One huge way to ensure that your wellness program will get adopted by employees is to ensure that the program comes alongside an incentive. Reward healthy behaviors, such as walking a certain number of steps each day, getting a flu shot, or attending workouts. Here’s a few easy ideas to get started:

  • Track success on a company-wide leaderboard: Reward employees who prefer to remain more private with additional credits on their account, or handwritten notes from leadership acknowledging their success.
  • Use a catered lunch to celebrate everyone who hits their personal well-being goals for the month, and to welcome employees who are new to the program.
  • Offer relevant swag such as branded gym bags to the most active employees in the program.
  • Host onsite classes or special activities for the top-performing teams each month. By making this about a team instead of an individual, it encourages your grassroots advocates to push their team to the finish line.
  • No matter the incentive, focus on reminding employees about the actual benefits they are gaining from your wellness program, not just the rewards.

c. Keep it easy to follow

Quite a lot of employees absolutely loath wellness and other company programs because of the amount of paperwork that go along with them. Employees do not want to itemize every fitness class, gym membership, and wellness expense – it’s a hassle and one that can discourage them from using company-wide benefits. 10% of employees don’t even bother applying for reimbursement.

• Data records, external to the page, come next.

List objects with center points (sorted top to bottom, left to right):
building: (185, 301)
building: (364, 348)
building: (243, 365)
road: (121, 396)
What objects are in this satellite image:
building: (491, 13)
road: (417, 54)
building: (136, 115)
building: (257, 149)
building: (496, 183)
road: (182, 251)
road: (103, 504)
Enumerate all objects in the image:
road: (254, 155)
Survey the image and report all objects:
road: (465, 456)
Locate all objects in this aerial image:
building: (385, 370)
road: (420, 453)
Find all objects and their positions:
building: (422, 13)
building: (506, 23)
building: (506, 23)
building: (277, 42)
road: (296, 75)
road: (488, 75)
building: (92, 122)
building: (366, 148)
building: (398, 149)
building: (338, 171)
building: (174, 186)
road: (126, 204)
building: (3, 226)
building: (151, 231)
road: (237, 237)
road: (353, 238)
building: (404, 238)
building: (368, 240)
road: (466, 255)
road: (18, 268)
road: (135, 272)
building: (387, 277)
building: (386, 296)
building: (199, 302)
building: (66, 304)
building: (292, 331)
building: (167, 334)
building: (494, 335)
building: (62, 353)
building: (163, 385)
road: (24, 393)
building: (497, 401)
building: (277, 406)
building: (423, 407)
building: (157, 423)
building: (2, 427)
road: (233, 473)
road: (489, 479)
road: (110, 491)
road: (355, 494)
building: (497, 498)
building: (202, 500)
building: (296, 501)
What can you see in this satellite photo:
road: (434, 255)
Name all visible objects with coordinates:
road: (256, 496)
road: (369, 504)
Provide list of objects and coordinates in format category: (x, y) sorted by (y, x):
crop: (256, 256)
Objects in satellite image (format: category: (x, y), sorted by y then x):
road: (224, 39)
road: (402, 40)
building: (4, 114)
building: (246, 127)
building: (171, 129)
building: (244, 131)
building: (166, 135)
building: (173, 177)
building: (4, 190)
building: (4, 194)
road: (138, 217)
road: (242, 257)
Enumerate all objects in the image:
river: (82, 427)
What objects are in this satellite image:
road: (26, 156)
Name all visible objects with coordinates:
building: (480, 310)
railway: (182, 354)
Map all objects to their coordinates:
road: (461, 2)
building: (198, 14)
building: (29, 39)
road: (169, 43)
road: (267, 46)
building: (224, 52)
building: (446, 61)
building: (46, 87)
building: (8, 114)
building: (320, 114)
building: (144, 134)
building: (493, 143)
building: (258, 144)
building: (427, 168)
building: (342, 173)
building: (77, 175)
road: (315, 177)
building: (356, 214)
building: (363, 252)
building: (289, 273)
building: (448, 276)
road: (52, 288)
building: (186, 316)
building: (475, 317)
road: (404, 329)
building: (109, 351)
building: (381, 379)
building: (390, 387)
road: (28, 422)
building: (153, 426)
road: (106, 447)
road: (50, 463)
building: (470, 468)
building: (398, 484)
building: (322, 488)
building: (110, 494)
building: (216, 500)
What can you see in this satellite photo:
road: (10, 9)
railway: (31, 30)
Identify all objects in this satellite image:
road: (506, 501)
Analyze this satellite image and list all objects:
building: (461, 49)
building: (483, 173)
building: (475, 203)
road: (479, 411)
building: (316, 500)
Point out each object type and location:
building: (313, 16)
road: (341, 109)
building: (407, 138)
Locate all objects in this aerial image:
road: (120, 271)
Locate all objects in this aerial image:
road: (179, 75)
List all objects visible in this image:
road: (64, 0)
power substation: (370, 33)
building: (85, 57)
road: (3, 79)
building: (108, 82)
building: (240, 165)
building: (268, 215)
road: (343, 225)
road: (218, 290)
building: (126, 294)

You need to keep things as simple as possible. Offer one easy to use platform, where employees can opt-in for benefits, rather than needing to find their own plans.

d. Keep it open for others

Keeping your wellness programs open for other participants is guaranteed to generate a lot of excitement and energy, and the result is that employees are less likely to cancel a workout when booked with team members, and more willing to test out a new type of exercise.

Encourage your employees to get social, by engaging in well being programs together, posting photos and success metrics to an internal Slack or messaging board, and sharing their experiences with one another.